Could you copy every record below exactly, leaving out the pictures?

### Provided material
=-=-=-=-=

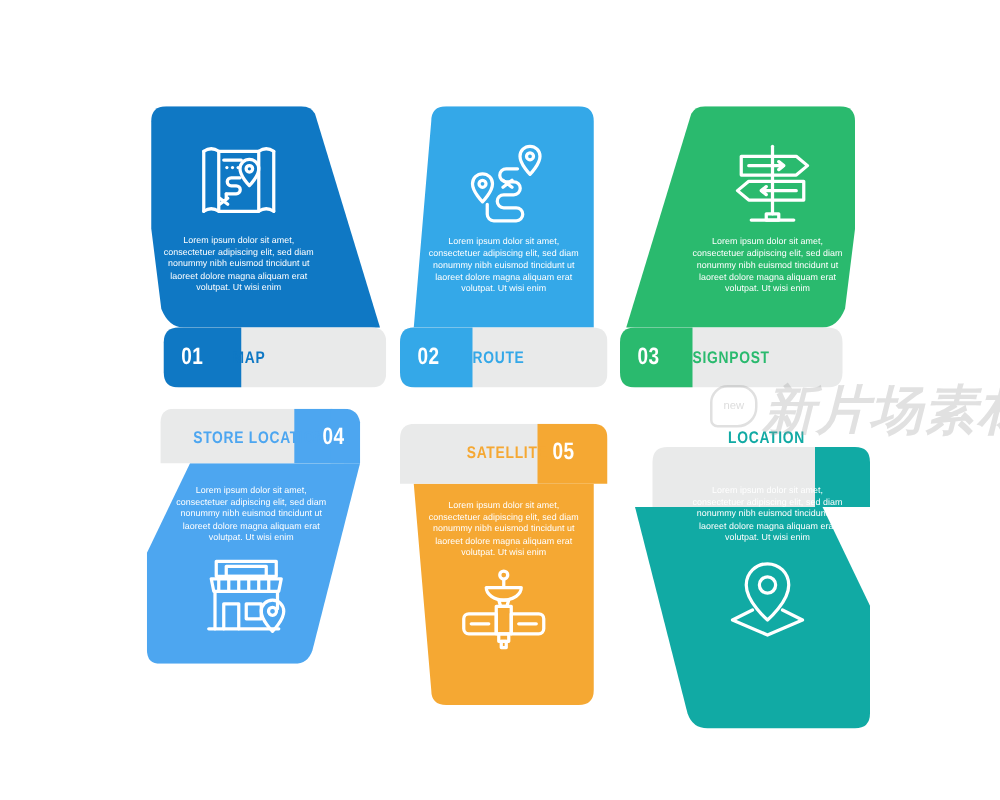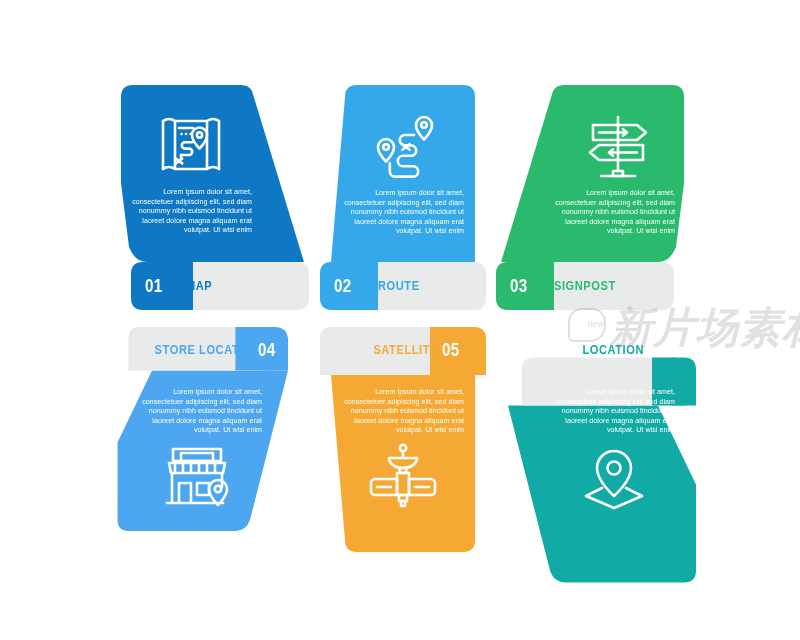--- a/index.html
+++ b/index.html
@@ -51,7 +51,7 @@
     color: #ffffff;
     font-size: 7.1px;
     line-height: 9.6px;
-    text-align: right;
+    text-align: center;
     letter-spacing: 0.05px;
     font-family: "Liberation Sans", sans-serif;
   }

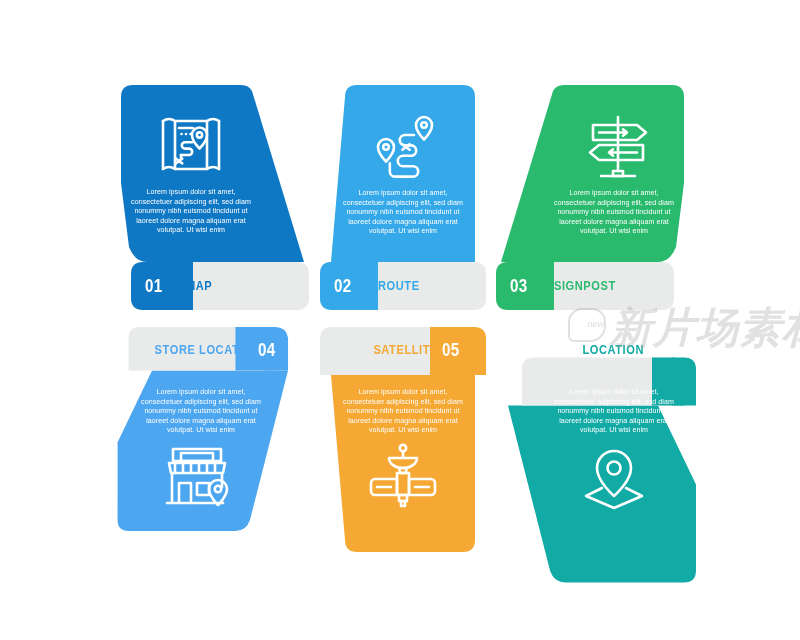--- a/index.html
+++ b/index.html
@@ -114,7 +114,7 @@
     color: #8d8d8d;
     font-size: 9px;
     line-height: 28px;
-    text-align: right;
+    text-align: center;
     font-family: "Liberation Sans", sans-serif;
   }
   #watermark .wm-text {

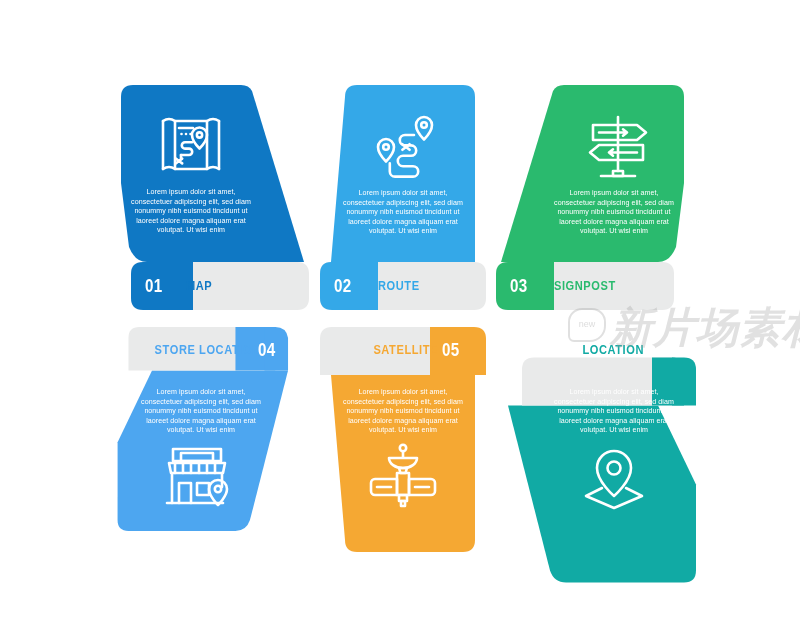--- a/index.html
+++ b/index.html
@@ -241,7 +241,7 @@
     </div>
   </div>
 
-  <div class="card" style="left:320px; top:327px; width:166px; height:225px;">
+  <div class="card" style="left:320px; top:339px; width:166px; height:225px;">
     <svg class="shape" viewBox="0 0 166 225">
       <path d="M11,48 L155,48 L155,213 Q155,225 143,225 L37,225 Q25,225 25,213 Z" fill="#f5a833"></path>
       <path d="M0,48 L138,48 L138,12 Q138,0 126,0 L12,0 Q0,0 0,12 Z" fill="#e9eaea"></path>

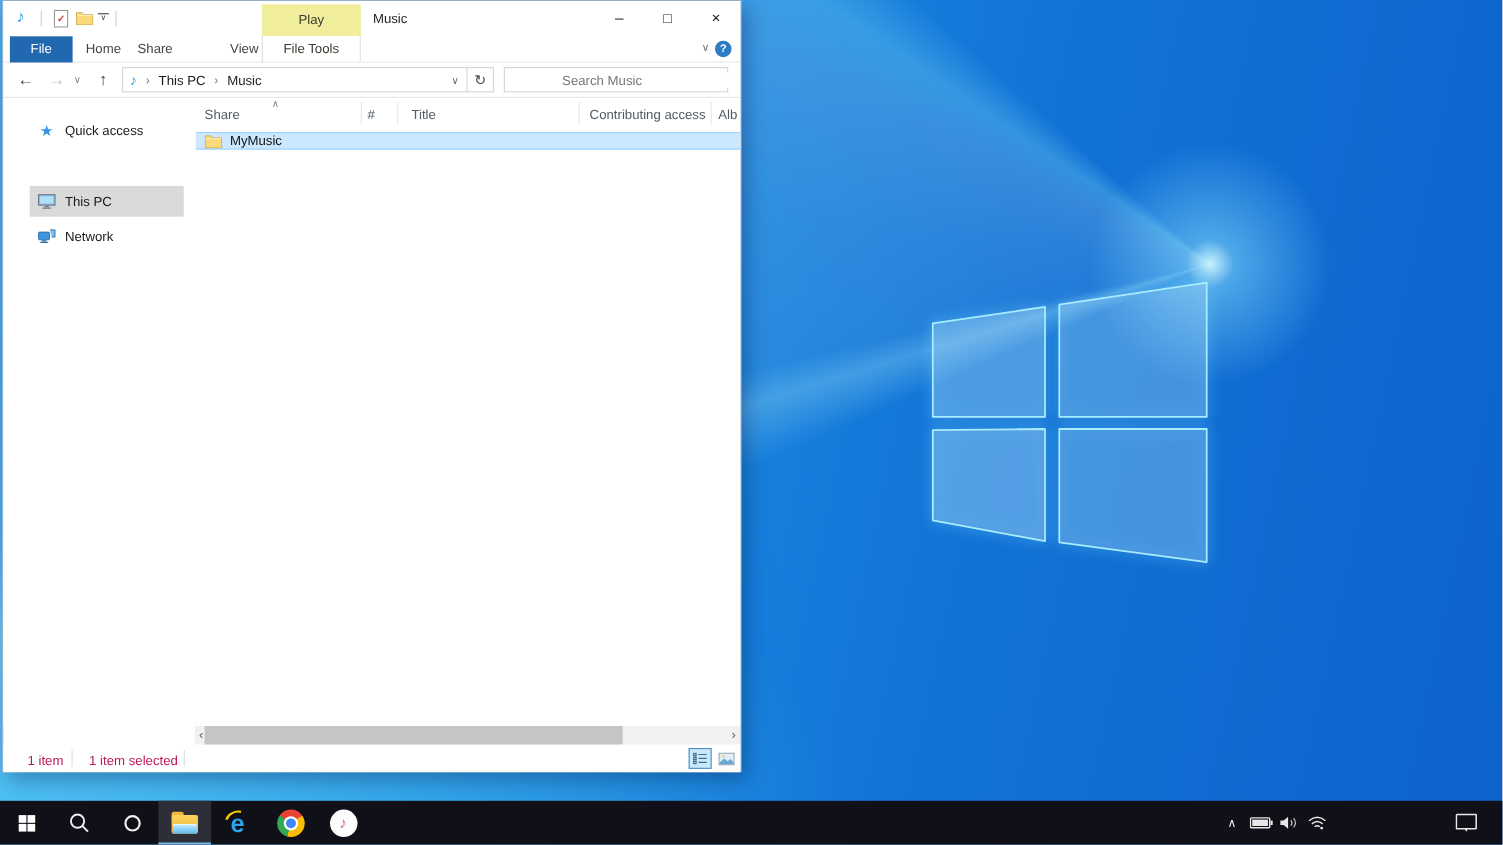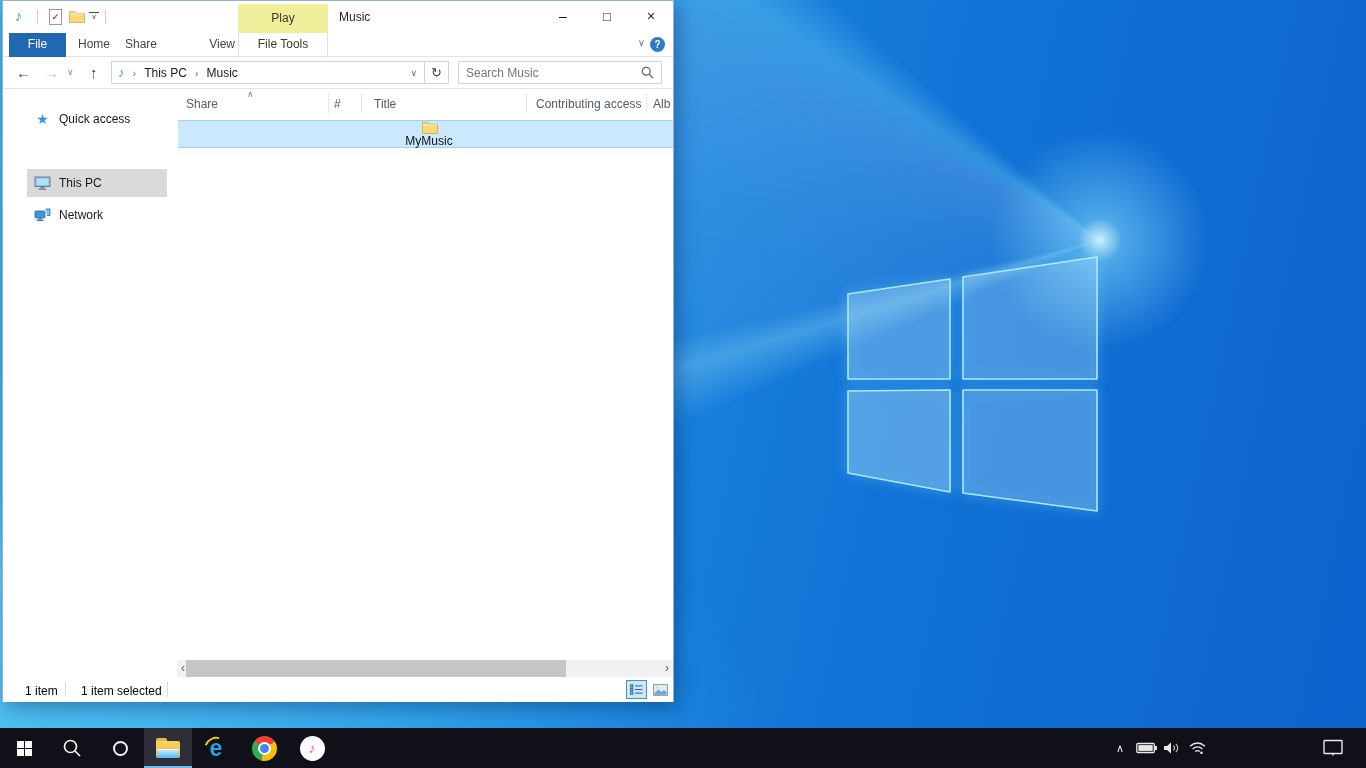--- a/index.html
+++ b/index.html
@@ -79,7 +79,7 @@
   .searchbox { position:absolute; left:455px; top:4px; width:204px; height:23px;
     border:1px solid #d4d4d4; background:#fff; display:flex; align-items:center; padding:0 7px; }
   .searchbox input { border:none; outline:none; flex:1; font:12px "Liberation Sans",sans-serif;
-    color:#222; }
+    color:#222;margin-left:45px; }
   .searchbox input::placeholder { color:#767676; }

=-=-=-=-=

### Response box
--- a/index.html
+++ b/index.html
@@ -51,7 +51,7 @@
     color: #ffffff;
     font-size: 7.1px;
     line-height: 9.6px;
-    text-align: right;
+    text-align: center;
     letter-spacing: 0.05px;
     font-family: "Liberation Sans", sans-serif;
   }

--- a/index.html
+++ b/index.html
@@ -114,7 +114,7 @@
     color: #8d8d8d;
     font-size: 9px;
     line-height: 28px;
-    text-align: right;
+    text-align: center;
     font-family: "Liberation Sans", sans-serif;
   }
   #watermark .wm-text {

--- a/index.html
+++ b/index.html
@@ -241,7 +241,7 @@
     </div>
   </div>
 
-  <div class="card" style="left:320px; top:327px; width:166px; height:225px;">
+  <div class="card" style="left:320px; top:339px; width:166px; height:225px;">
     <svg class="shape" viewBox="0 0 166 225">
       <path d="M11,48 L155,48 L155,213 Q155,225 143,225 L37,225 Q25,225 25,213 Z" fill="#f5a833"></path>
       <path d="M0,48 L138,48 L138,12 Q138,0 126,0 L12,0 Q0,0 0,12 Z" fill="#e9eaea"></path>

--- a/index.html
+++ b/index.html
@@ -79,7 +79,7 @@
   .searchbox { position:absolute; left:455px; top:4px; width:204px; height:23px;
     border:1px solid #d4d4d4; background:#fff; display:flex; align-items:center; padding:0 7px; }
   .searchbox input { border:none; outline:none; flex:1; font:12px "Liberation Sans",sans-serif;
-    color:#222; }
+    color:#222;margin-left:45px; }
   .searchbox input::placeholder { color:#767676; }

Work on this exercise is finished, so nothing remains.